Depp is proud of that heritage, though it haunts him a little too. He imagines that at some point, his ancestors were subjected to horrifying violence, and the family offspring who came from those early couplings may not have occurred through consent.
“The interesting thing,” he notes, “if you find out you’ve got Native American blood, which a lot of people do, is you think about where it comes from and go back and read the great books, Dee Brown’s Bury My Heart At Wounded Knee or [John Ehle's] Trail of Tears, you have to think, somewhere along the line, I’m the product of some horrific rape. You just have that little sliver in your chemical makeup.”
The Lone Ranger's Code
Whatever Depp's chemical make-up when he says things such as this, or what he thinks he knows about his ancestors and what Tonto must have felt, the original story hardly has the Lone Ranger mistreating his Indian friend. Indeed, the tale begins with Tonto saving his Kemosabe (trusty scout), known as Texas Ranger John Reid before taking up with Tonto, after an ambush by the nefarious highwaymen of the Cavendish gang. Reid was last the Ranger left alive and thus became The Lone Ranger.
From there, on a fiery horse with the speed of light in a cloud of dust, he and Tonto dispatched villains across the West. The Lone Ranger's writer, Fran Striker, conceived the Ranger Code for the little boys and girls listening on the radio and glued to the television. It says:
I believe that to have a friend,
a man must be one.
That all men are created equal
and that everyone has within himself
the power to make this a better world.
That God put the firewood there
but that every man
must gather and light it himself.
In being prepared
physically, mentally, and morally
to fight when necessary
for that which is right.
That a man should make the most
of what equipment he has.
That "This government,
of the people, by the people
and for the people"
shall live always.
That men should live by
the rule of what is best
for the greatest number.
That sooner or later ...
somewhere ... somehow ...
we must settle with the world
and make payment for what we have taken.
That all things change but truth,
and that truth alone, lives on forever.
In my Creator, my country, my fellow man.

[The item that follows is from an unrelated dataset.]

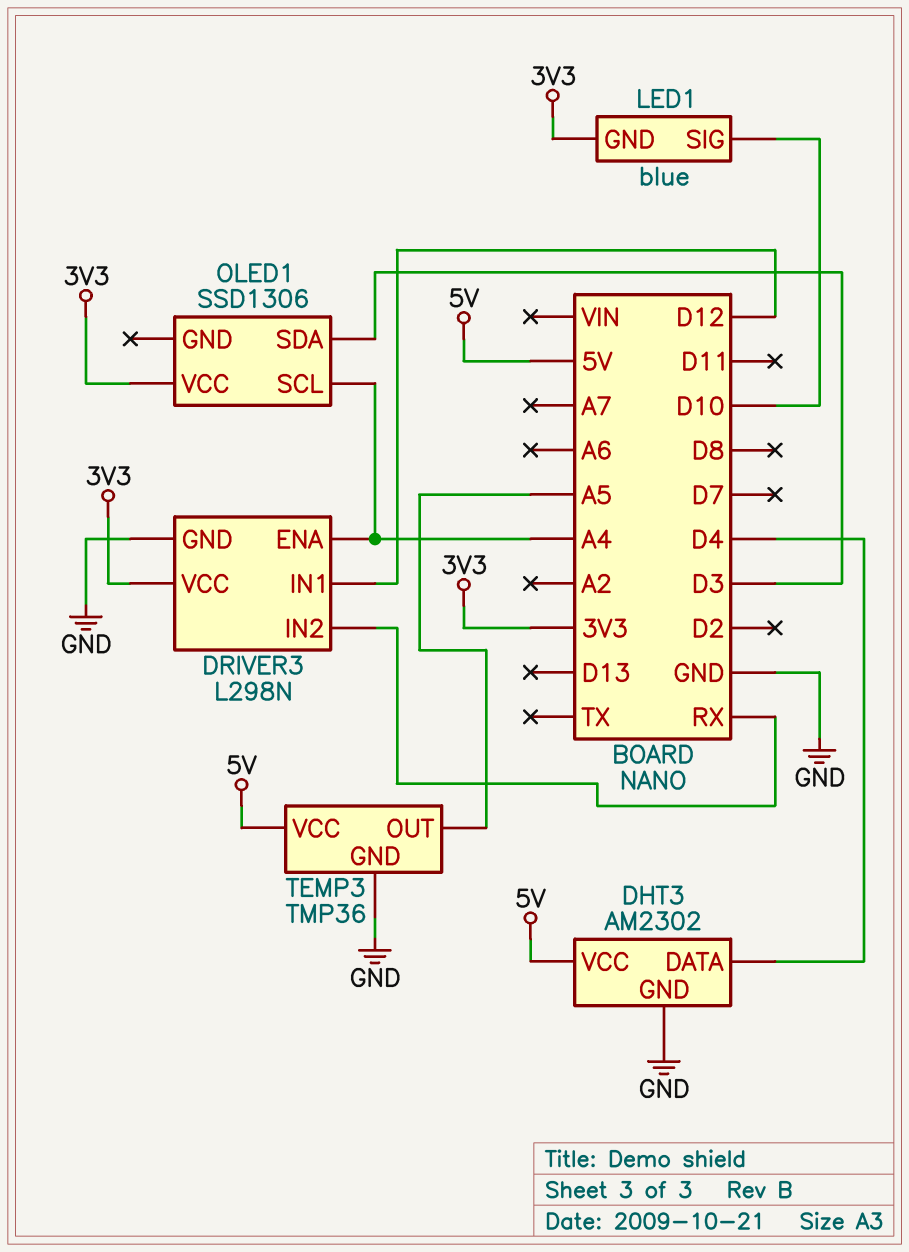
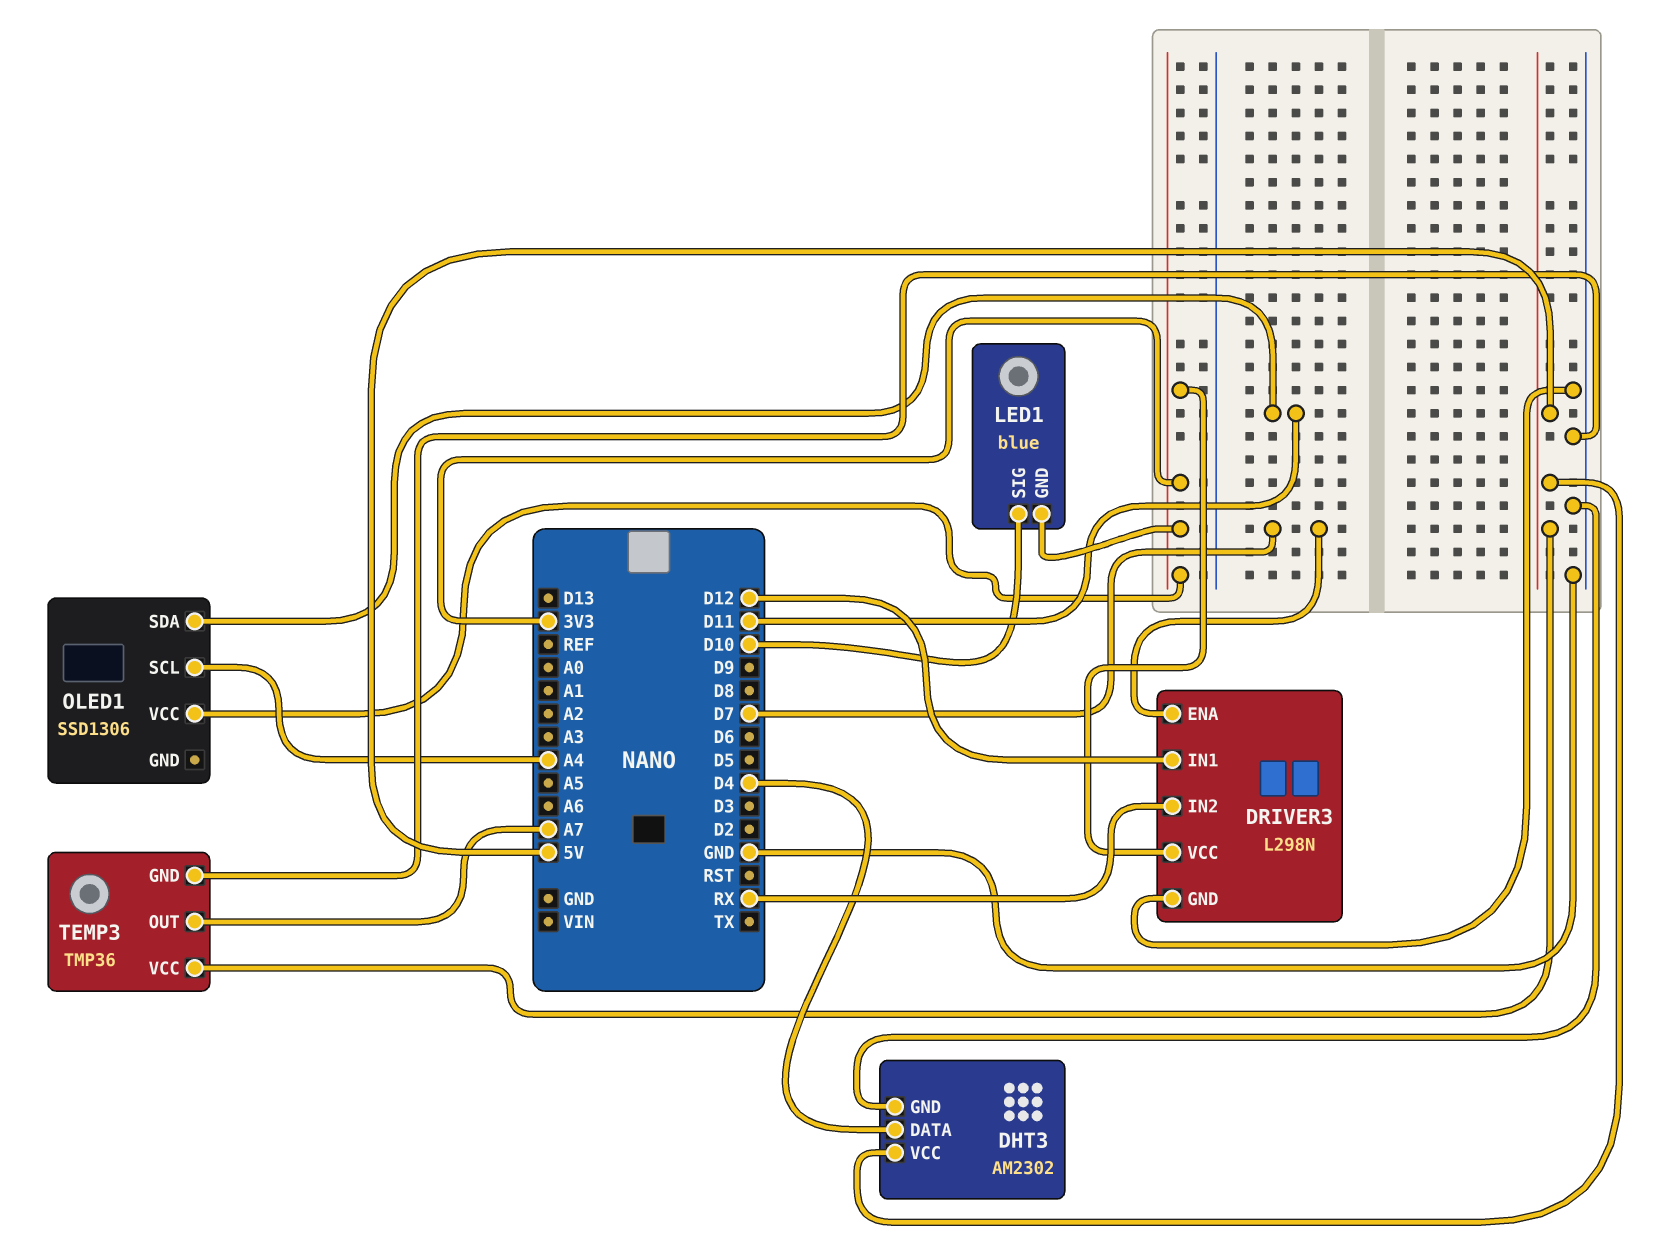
DRIVER3 pin ENA: A4 -> D7
OLED1 pin SDA: D3 -> D11
TEMP3 pin OUT: A5 -> A7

Verbinski Agrees with Depp
That undoubtedly sounds subversive to the Hollywood crowd, even if it contains some liberal hooey, but in any event Verbinski is as determined as Depp to turn the story upside down and put Tonto in charge of what always seemed like a partnership of two men who need each other to outwit the bad guys. Agreeing with Depp, Verbinski says he wouldn't think of doing the film without reversing roles to put the red man in charge of the white: “The only version of ‘The Lone Ranger’ I’m interested in doing is ‘Don Quixote’ told from Sancho Panza’s point of view,” Verbinski told the Los Angeles Times. “And hence I was honest early on with Johnny that Tonto is the part. We’re not going to do it [straight], everyone knows that story. I don’t want to tell that story.”
Except that story is the story, not the one Verbinski wants to tell. Striker went to the Happy Hunting Ground in 1962, so we don't what he thinks, although given Depp's distinguished tribal lineage, he might consult a medicine man to find out.
Depp's next outing as the popinjay Sparrow, Pirates of the Caribbean: On Stranger Tides, opens in theaters on May 20.